I'm trying to solve the following Fredholm integral equation of the 2nd kind:
$$u(x)=f(x)+\lambda\int_{0}^{1}x^4y^2u(y)dy, 0<x<1$$ where $f(x)$ is given, $u(x)$ is the unknown function.
This is what I've done so far:
$u(x)=f(x)+ax^4$
$\Rightarrow a=\lambda\int_{0}^{1}y^2u(y)dy=\lambda\int_{0}^{1}y^2[f(y)+ay^4]dy=\lambda\int_{0}^{1}y^2f(y)dy+a\lambda\int_{0}^{1}y^4dy=\lambda\int_{0}^{1}y^2f(y)dy+\frac{a\lambda}{5}$
$\Rightarrow a=\frac{\lambda}{1-\frac{\lambda}{3}}\int_{0}^{1}y^2f(y)dy$
$\Rightarrow u(x)=f(x)+x^4\frac{\lambda}{1-\frac{\lambda}{3}}\int_{0}^{1}y^2f(y)dy$
I'm not really sure where to go from here or even if what I have done so far is correct. If it's correct, how do proceed from here? If it's wrong, what have I done wrong/what should I be doing instead?

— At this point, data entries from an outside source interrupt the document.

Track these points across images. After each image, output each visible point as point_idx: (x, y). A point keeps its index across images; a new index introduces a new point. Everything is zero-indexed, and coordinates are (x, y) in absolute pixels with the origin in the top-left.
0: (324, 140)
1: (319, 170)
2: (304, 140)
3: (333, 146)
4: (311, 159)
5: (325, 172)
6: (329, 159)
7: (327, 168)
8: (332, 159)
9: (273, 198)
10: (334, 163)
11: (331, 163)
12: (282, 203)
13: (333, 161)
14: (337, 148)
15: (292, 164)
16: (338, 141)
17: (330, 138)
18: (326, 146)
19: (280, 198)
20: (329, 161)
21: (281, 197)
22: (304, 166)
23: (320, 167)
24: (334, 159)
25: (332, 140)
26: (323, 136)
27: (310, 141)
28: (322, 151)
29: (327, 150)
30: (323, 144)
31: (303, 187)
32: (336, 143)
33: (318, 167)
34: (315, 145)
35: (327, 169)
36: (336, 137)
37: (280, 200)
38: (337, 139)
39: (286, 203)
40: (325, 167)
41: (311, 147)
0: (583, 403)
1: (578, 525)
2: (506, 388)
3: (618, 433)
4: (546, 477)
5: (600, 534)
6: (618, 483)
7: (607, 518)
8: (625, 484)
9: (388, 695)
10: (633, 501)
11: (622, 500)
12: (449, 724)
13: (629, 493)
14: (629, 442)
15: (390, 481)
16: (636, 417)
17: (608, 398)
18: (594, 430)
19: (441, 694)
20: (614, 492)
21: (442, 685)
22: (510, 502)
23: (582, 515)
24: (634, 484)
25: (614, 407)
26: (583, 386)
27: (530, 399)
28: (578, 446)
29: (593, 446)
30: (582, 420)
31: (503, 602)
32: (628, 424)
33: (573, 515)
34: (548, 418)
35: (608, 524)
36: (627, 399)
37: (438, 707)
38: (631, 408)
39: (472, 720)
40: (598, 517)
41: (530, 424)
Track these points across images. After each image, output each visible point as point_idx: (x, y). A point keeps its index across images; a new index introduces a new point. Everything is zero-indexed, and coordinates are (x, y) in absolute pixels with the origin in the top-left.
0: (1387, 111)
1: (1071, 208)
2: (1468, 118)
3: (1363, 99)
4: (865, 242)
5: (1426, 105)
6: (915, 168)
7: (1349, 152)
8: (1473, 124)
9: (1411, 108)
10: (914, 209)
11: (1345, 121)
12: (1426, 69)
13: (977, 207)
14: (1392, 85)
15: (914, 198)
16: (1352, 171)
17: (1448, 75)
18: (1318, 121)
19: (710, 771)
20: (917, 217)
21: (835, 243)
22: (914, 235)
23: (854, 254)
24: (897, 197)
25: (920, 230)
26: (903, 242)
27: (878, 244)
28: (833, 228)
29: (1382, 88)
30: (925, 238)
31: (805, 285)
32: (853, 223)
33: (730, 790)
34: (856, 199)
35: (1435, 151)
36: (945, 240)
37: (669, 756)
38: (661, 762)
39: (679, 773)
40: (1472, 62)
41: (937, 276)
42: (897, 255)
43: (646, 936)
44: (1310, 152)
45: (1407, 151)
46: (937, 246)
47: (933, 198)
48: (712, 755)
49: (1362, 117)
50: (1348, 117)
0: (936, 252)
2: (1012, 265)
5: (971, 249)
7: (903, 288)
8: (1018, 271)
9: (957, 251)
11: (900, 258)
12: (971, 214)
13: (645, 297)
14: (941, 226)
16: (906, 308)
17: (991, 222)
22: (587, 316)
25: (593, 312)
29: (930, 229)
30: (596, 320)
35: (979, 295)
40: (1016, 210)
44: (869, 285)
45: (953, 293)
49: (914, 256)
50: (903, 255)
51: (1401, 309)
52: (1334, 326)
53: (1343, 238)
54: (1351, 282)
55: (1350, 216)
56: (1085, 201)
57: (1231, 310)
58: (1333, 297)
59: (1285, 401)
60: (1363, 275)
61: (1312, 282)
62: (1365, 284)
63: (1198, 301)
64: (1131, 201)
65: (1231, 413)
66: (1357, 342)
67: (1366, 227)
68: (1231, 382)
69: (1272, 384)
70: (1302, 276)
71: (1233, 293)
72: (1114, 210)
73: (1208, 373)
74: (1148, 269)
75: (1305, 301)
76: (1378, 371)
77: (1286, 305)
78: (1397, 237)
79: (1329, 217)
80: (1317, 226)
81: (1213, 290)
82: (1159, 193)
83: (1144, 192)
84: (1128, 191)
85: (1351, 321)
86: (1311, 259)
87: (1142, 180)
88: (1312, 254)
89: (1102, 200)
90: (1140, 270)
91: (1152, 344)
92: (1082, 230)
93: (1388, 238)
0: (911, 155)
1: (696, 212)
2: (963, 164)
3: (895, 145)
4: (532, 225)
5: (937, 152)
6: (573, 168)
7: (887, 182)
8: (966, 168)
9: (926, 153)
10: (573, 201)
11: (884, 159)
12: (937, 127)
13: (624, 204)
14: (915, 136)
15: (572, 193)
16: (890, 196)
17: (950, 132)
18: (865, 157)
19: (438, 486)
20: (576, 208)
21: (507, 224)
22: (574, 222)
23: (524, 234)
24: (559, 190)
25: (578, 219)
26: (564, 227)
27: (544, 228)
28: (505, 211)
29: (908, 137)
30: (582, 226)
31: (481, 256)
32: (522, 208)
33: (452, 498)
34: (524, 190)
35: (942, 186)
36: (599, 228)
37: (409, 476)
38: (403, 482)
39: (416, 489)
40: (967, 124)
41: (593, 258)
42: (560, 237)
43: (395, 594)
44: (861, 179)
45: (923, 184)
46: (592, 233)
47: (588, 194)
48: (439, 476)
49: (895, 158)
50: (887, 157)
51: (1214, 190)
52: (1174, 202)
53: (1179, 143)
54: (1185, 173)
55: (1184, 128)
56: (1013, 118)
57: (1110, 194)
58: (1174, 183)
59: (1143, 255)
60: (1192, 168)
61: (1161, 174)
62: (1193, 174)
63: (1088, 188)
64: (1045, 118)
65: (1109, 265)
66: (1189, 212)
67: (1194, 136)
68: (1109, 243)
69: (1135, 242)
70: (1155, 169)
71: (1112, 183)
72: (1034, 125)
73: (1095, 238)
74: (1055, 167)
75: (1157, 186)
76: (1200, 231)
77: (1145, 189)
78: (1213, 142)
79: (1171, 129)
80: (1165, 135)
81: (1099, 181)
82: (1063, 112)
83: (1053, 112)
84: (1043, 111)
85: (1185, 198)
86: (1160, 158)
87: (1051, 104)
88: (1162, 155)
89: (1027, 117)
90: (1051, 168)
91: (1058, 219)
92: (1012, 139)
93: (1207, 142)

$$u(x)=f(x)+x^4\lambda\int_{0}^{1}y^2u(y)dy\tag 1$$ $$u'(x)=f'(x)+4x^3\lambda\int_{0}^{1}y^2u(y)dy=f'(x)+\frac{4}{x}\big(u(x)-f(x)\big)$$ $$u'(x)-\frac{4}{x}u(x)=f'(x)-\frac{4}{x}f(x) \tag 2$$ $f'(x)-\frac{4}{x}f(x)$ is a known function.
Eq.$(2)$ is a first order linear ODE. I suppose that you can take it from here.